On the other hand it can still be considered an IP violation if there are no exact word matches but it seems sufficiently similar.

Until now we’ve basically asked courts to step in and decide where the line should be on a case by case basis.

We never set the level of allowable copying to 0, we set it to “reasonable”. In theory it’s supposed to be at a level that’s sufficient to, “promote the Progress of Science and useful Arts, by securing for limited Times to Authors and Inventors the exclusive Right to their respective Writings and Discoveries.” (US Constitution, Article I, Section 8, Clause 8).

Why is it that with AI we take the extreme position of thinking that an AI that makes use of any information from humans should automatically be considered to be in violation of IP law?

assassin_aragorn@lemmy.world · 1 year ago

Making use of the information is not a violation – making use of that violation to turn a profit is a violation. AI software that is completely free for the masses without any paid upgrades can look at whatever it wants. As soon as a corporation is making money on it though, it’s in violation and needs to pay up.

nednobbins@lemmy.world · 1 year ago

Is that intended as a legal or moral position?

As far as I know, the law doesn’t care much if you make money off of IP violations. There are many cases of individuals getting hefty fines for both the personal use and free distribution of IP. I think if there is commercial use of IP the profits are forfeit to the IP holder. I’m not a lawyer though, so don’t bank on that.

There’s still the initial question too. At present, we let the courts decide if the usage, whether profitable or not, meets the standard of IP violation. Artists routinely take inspiration from one another and sometimes they take it too far. Why should we assume that AI automatically takes it too far and always meets the standard of IP violation?

GroggyGuava@lemmy.world · 1 year ago

Idk that feels like saying that as soon as you sell the skills you learned on YouTube, you should have to start paying the people you learned from, since you’re “using” their copyrighted material to turn profit.

I don’t agree whatsoever that copyright extends to inspiration of other artists/data models. Unless they recreate what you’ve made in a sufficiently similar manor, they haven’t copied you.

Cosmic Cleric@lemmy.world · 1 year ago

Why is it that with AI we take the extreme position of thinking that an AI that makes use of any information from humans should automatically be considered to be in violation of IP law?

Luddites throwing their sabots into the machinery.

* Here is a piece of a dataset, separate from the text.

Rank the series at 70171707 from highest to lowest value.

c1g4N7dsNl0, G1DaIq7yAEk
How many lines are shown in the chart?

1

Cosmic Cleric@lemmy.world · edit-2 1 year ago

Not if your stories are transformative of the original work.

BURN@lemmy.world · 1 year ago

AI works are not transformative. No new content is added.

Touching_Grass@lemmy.world · edit-2 1 year ago

The work generated is entirely new

Cosmic Cleric@lemmy.world · 1 year ago

I would disagree, they are transformative.

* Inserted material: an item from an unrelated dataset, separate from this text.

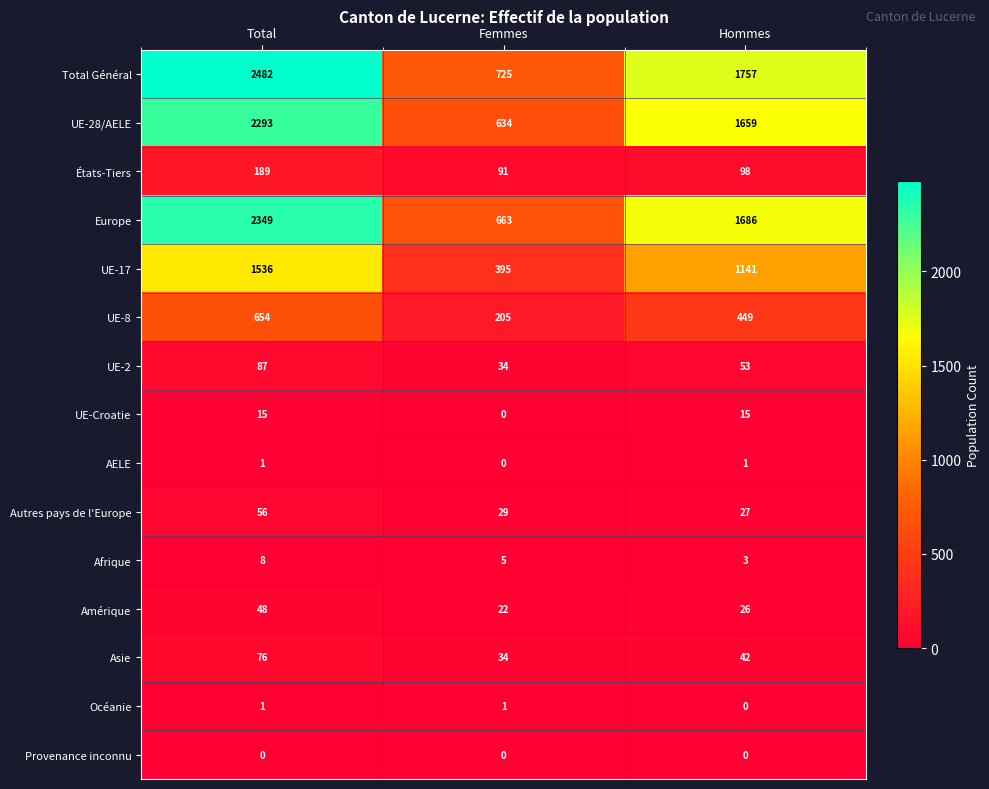

Where is Autres pays de l'Europe nearest to the value 41?

Femmes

BURN@lemmy.world · 1 year ago

I don’t see how it can be transformative if no new context can be added.

Also transformative is only 1 of the 4 pillars of free use and isn’t enough to justify it alone.

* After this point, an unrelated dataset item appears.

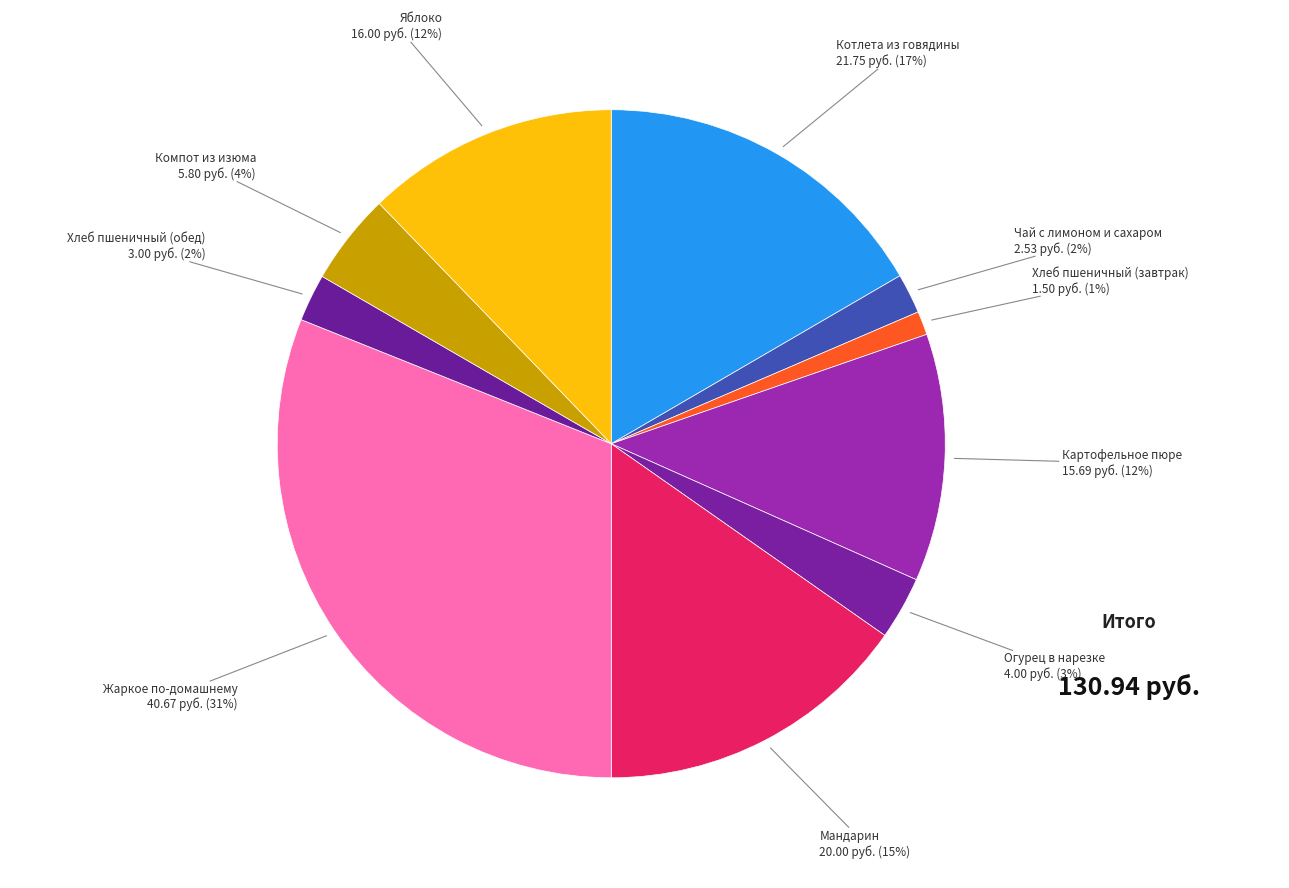

Is it true that Жаркое по-домашнему is 31% of the pie?

True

Cosmic Cleric@lemmy.world · 1 year ago

You’re just repeating yourself.

New content is created, that’s the whole point. The AI takes the original content and transforms it and creates new content.

BURN@lemmy.world · 1 year ago

I don’t believe that AI creates new content. Fundamentally it just statistically repeats what it’s seen before. That’s not new content, it’s a mad lib.

Current AI is great at pattern recognition, that’s it. It recognizes patterns in words and outputs the next one it guesses is right.

LordShrek@lemmy.world · 1 year ago

yes, but that’s a different situation. with the LLM, the issue is that the text from copyrighted books are influencing the way it speaks. this is the same with humans.

Touching_Grass@lemmy.world · edit-2 1 year ago

Mods remove this comment as this instance no longer tolerates discussions of piracy. We went through this last week

scarabic@lemmy.world · 1 year ago

One of the first things I ever did with ChatGPT was ask it to write some Harry Potter fan fiction. It wrote a short story about Ron and Harry getting into trouble. I never said the word McGonagal and yet she appeared in the story.

So yeah, case closed. They are full of shit.